** Records for this task follows **

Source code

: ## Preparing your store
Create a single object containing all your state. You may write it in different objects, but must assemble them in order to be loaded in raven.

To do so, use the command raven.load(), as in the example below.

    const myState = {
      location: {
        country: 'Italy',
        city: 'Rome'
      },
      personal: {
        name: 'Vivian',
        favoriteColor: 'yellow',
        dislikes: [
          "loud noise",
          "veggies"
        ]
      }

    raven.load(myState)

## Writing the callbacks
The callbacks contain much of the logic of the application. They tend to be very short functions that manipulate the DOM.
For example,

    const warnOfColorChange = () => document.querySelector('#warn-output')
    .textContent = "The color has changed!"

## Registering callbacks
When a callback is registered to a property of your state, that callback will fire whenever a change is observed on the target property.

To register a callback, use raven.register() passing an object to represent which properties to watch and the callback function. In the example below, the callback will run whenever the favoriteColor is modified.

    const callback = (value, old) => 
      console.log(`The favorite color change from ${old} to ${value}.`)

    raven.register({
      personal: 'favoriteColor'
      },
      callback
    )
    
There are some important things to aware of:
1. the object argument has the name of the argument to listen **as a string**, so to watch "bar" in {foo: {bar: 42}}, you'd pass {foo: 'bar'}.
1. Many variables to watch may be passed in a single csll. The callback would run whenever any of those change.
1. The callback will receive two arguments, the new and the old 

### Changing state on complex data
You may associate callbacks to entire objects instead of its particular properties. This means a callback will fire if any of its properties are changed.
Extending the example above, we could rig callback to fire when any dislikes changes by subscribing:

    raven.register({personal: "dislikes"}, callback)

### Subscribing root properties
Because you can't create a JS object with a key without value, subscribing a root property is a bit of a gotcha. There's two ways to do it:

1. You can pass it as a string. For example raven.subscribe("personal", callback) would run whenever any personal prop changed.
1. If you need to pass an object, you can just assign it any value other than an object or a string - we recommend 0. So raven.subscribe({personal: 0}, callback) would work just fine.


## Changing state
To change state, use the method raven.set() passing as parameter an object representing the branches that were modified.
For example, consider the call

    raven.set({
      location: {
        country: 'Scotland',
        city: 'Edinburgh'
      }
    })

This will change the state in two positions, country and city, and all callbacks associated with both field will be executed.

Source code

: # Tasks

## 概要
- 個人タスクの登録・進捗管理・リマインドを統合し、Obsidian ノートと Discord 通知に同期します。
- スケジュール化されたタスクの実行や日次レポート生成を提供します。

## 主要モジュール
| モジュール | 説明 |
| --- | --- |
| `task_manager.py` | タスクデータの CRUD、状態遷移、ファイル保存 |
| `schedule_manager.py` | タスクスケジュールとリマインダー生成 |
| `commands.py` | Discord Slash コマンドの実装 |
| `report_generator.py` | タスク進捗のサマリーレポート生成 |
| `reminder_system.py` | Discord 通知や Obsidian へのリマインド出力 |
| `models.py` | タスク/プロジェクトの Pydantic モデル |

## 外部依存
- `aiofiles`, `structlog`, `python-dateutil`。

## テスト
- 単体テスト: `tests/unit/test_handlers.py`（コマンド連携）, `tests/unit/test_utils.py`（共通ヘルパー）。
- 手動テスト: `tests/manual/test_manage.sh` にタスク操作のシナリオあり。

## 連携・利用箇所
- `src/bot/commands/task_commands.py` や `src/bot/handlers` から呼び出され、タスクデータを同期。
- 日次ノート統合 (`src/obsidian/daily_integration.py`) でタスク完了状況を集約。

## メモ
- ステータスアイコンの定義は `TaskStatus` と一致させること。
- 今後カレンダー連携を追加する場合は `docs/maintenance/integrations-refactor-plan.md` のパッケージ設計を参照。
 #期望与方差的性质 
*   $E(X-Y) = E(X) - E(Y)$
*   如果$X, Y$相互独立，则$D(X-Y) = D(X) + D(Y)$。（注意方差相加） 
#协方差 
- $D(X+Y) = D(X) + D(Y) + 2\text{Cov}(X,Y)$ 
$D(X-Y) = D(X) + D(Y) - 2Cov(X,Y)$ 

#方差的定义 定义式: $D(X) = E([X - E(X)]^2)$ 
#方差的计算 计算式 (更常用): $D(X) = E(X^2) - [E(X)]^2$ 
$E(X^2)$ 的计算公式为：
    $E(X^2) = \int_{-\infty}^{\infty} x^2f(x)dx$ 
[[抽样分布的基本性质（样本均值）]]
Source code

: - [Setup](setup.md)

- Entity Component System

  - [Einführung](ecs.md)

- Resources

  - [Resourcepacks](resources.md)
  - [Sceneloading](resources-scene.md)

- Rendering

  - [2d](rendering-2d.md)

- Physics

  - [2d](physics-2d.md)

** End of Records for this task **

Activity:
Could you output the source text of every row above verbatim, without changing a single character?

Exercise result:
Source code

: ## Preparing your store
Create a single object containing all your state. You may write it in different objects, but must assemble them in order to be loaded in raven.

To do so, use the command raven.load(), as in the example below.

    const myState = {
      location: {
        country: 'Italy',
        city: 'Rome'
      },
      personal: {
        name: 'Vivian',
        favoriteColor: 'yellow',
        dislikes: [
          "loud noise",
          "veggies"
        ]
      }

    raven.load(myState)

## Writing the callbacks
The callbacks contain much of the logic of the application. They tend to be very short functions that manipulate the DOM.
For example,

    const warnOfColorChange = () => document.querySelector('#warn-output')
    .textContent = "The color has changed!"

## Registering callbacks
When a callback is registered to a property of your state, that callback will fire whenever a change is observed on the target property.

To register a callback, use raven.register() passing an object to represent which properties to watch and the callback function. In the example below, the callback will run whenever the favoriteColor is modified.

    const callback = (value, old) => 
      console.log(`The favorite color change from ${old} to ${value}.`)

    raven.register({
      personal: 'favoriteColor'
      },
      callback
    )
    
There are some important things to aware of:
1. the object argument has the name of the argument to listen **as a string**, so to watch "bar" in {foo: {bar: 42}}, you'd pass {foo: 'bar'}.
1. Many variables to watch may be passed in a single csll. The callback would run whenever any of those change.
1. The callback will receive two arguments, the new and the old 

### Changing state on complex data
You may associate callbacks to entire objects instead of its particular properties. This means a callback will fire if any of its properties are changed.
Extending the example above, we could rig callback to fire when any dislikes changes by subscribing:

    raven.register({personal: "dislikes"}, callback)

### Subscribing root properties
Because you can't create a JS object with a key without value, subscribing a root property is a bit of a gotcha. There's two ways to do it:

1. You can pass it as a string. For example raven.subscribe("personal", callback) would run whenever any personal prop changed.
1. If you need to pass an object, you can just assign it any value other than an object or a string - we recommend 0. So raven.subscribe({personal: 0}, callback) would work just fine.


## Changing state
To change state, use the method raven.set() passing as parameter an object representing the branches that were modified.
For example, consider the call

    raven.set({
      location: {
        country: 'Scotland',
        city: 'Edinburgh'
      }
    })

This will change the state in two positions, country and city, and all callbacks associated with both field will be executed.

Source code

: # Tasks

## 概要
- 個人タスクの登録・進捗管理・リマインドを統合し、Obsidian ノートと Discord 通知に同期します。
- スケジュール化されたタスクの実行や日次レポート生成を提供します。

## 主要モジュール
| モジュール | 説明 |
| --- | --- |
| `task_manager.py` | タスクデータの CRUD、状態遷移、ファイル保存 |
| `schedule_manager.py` | タスクスケジュールとリマインダー生成 |
| `commands.py` | Discord Slash コマンドの実装 |
| `report_generator.py` | タスク進捗のサマリーレポート生成 |
| `reminder_system.py` | Discord 通知や Obsidian へのリマインド出力 |
| `models.py` | タスク/プロジェクトの Pydantic モデル |

## 外部依存
- `aiofiles`, `structlog`, `python-dateutil`。

## テスト
- 単体テスト: `tests/unit/test_handlers.py`（コマンド連携）, `tests/unit/test_utils.py`（共通ヘルパー）。
- 手動テスト: `tests/manual/test_manage.sh` にタスク操作のシナリオあり。

## 連携・利用箇所
- `src/bot/commands/task_commands.py` や `src/bot/handlers` から呼び出され、タスクデータを同期。
- 日次ノート統合 (`src/obsidian/daily_integration.py`) でタスク完了状況を集約。

## メモ
- ステータスアイコンの定義は `TaskStatus` と一致させること。
- 今後カレンダー連携を追加する場合は `docs/maintenance/integrations-refactor-plan.md` のパッケージ設計を参照。
 #期望与方差的性质 
*   $E(X-Y) = E(X) - E(Y)$
*   如果$X, Y$相互独立，则$D(X-Y) = D(X) + D(Y)$。（注意方差相加） 
#协方差 
- $D(X+Y) = D(X) + D(Y) + 2\text{Cov}(X,Y)$ 
$D(X-Y) = D(X) + D(Y) - 2Cov(X,Y)$ 

#方差的定义 定义式: $D(X) = E([X - E(X)]^2)$ 
#方差的计算 计算式 (更常用): $D(X) = E(X^2) - [E(X)]^2$ 
$E(X^2)$ 的计算公式为：
    $E(X^2) = \int_{-\infty}^{\infty} x^2f(x)dx$ 
[[抽样分布的基本性质（样本均值）]]
Source code

: - [Setup](setup.md)

- Entity Component System

  - [Einführung](ecs.md)

- Resources

  - [Resourcepacks](resources.md)
  - [Sceneloading](resources-scene.md)

- Rendering

  - [2d](rendering-2d.md)

- Physics

  - [2d](physics-2d.md)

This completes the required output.